From the WTO announcement:
Russia’s accession to the WTO cleared a major hurdle when the WTO Working Party on its accession approved, ad referendum on 10 November 2011, the package spelling out Russia’s terms of entry to the organization. The Working Party will now send its accession recommendation to the 15 —17 December Ministerial Conference, where Ministers are expected to approve the documents and accept Russia as a WTO Member.
Some details:
Market access for goods — tariff and quota commitments
On average, the final legally binding tariff ceiling for the Russian Federation will be 7.8% compared with a 2011 average of 10% for all products:
- The average tariff ceiling for agriculture products will be 10.8%, lower than the current average of 13.2%
- The ceiling average for manufactured goods will be 7.3% vs. the 9.5% average today on manufactured imports.
Russia has agreed to lower its tariffs on a wide range of products. Average duties after full implementation of tariff reductions will be:
- 14.9% for dairy products (current applied tariff 19.8%)
- 10.0% for cereals (current applied tariff 15.1%)
- 7.1% for oilseeds, fats and oils (current applied tariff 9.0%)
- 5.2% for chemicals (current applied tariff 6.5%)

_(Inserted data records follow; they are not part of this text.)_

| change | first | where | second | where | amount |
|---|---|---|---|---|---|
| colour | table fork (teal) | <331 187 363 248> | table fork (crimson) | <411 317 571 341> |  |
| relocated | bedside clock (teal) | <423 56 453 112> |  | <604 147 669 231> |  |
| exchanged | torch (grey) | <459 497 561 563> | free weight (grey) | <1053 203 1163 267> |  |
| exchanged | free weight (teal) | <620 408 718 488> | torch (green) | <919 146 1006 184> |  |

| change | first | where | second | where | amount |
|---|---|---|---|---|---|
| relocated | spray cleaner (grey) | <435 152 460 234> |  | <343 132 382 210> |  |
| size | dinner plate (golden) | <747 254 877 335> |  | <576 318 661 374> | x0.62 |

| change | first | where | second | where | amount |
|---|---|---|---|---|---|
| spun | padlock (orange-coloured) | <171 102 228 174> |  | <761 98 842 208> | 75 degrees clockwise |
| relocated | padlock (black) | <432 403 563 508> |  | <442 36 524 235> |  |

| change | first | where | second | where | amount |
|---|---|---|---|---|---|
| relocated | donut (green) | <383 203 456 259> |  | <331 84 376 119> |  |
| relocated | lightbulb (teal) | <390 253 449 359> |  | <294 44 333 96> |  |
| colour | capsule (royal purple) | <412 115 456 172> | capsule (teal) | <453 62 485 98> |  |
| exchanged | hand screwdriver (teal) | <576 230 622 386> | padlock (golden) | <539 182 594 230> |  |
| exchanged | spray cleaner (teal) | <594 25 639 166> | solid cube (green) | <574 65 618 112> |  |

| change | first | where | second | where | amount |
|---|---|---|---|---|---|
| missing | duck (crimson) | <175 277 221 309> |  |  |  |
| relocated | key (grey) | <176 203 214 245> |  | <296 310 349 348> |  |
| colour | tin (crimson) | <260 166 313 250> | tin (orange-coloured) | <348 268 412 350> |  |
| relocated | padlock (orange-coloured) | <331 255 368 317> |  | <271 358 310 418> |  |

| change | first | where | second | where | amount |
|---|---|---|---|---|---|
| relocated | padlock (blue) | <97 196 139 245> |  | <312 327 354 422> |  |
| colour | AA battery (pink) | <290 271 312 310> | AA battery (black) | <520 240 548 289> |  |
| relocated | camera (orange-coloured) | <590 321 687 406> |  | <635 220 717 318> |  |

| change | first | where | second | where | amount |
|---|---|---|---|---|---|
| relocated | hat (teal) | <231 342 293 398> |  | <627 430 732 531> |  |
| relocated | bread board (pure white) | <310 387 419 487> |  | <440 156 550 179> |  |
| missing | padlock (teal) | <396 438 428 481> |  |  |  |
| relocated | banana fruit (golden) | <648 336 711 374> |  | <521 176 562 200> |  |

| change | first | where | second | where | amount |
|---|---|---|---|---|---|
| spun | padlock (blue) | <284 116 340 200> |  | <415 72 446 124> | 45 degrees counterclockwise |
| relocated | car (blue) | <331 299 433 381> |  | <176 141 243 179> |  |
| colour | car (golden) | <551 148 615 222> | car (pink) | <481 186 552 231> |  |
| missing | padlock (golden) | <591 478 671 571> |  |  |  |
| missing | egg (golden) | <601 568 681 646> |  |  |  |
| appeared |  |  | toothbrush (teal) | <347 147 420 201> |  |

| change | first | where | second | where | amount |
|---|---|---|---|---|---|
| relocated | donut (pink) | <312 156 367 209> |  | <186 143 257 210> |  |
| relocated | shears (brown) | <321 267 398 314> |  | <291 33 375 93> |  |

- 12.0% for automobiles (current applied tariff 15.5%)
- 6.2% for electrical machinery (current applied tariff 8.4%)
- 8.0% for wood and paper (current applied tariff 13.4%)
- US$ 223 per ton for sugar (current applied tariff US$ 243 per ton)
Tariffs will be bound at zero for cotton and information technology (ITA) products (current applied tariff on ITA products is 5.4%).
The final bound rate will be implemented on the date of accession for more than one third of national tariff lines with another quarter of the tariff cuts to be put in place three years later. The longest implementation period is 8 years for poultry, followed by 7 years for motor cars, helicopters and civil aircraft.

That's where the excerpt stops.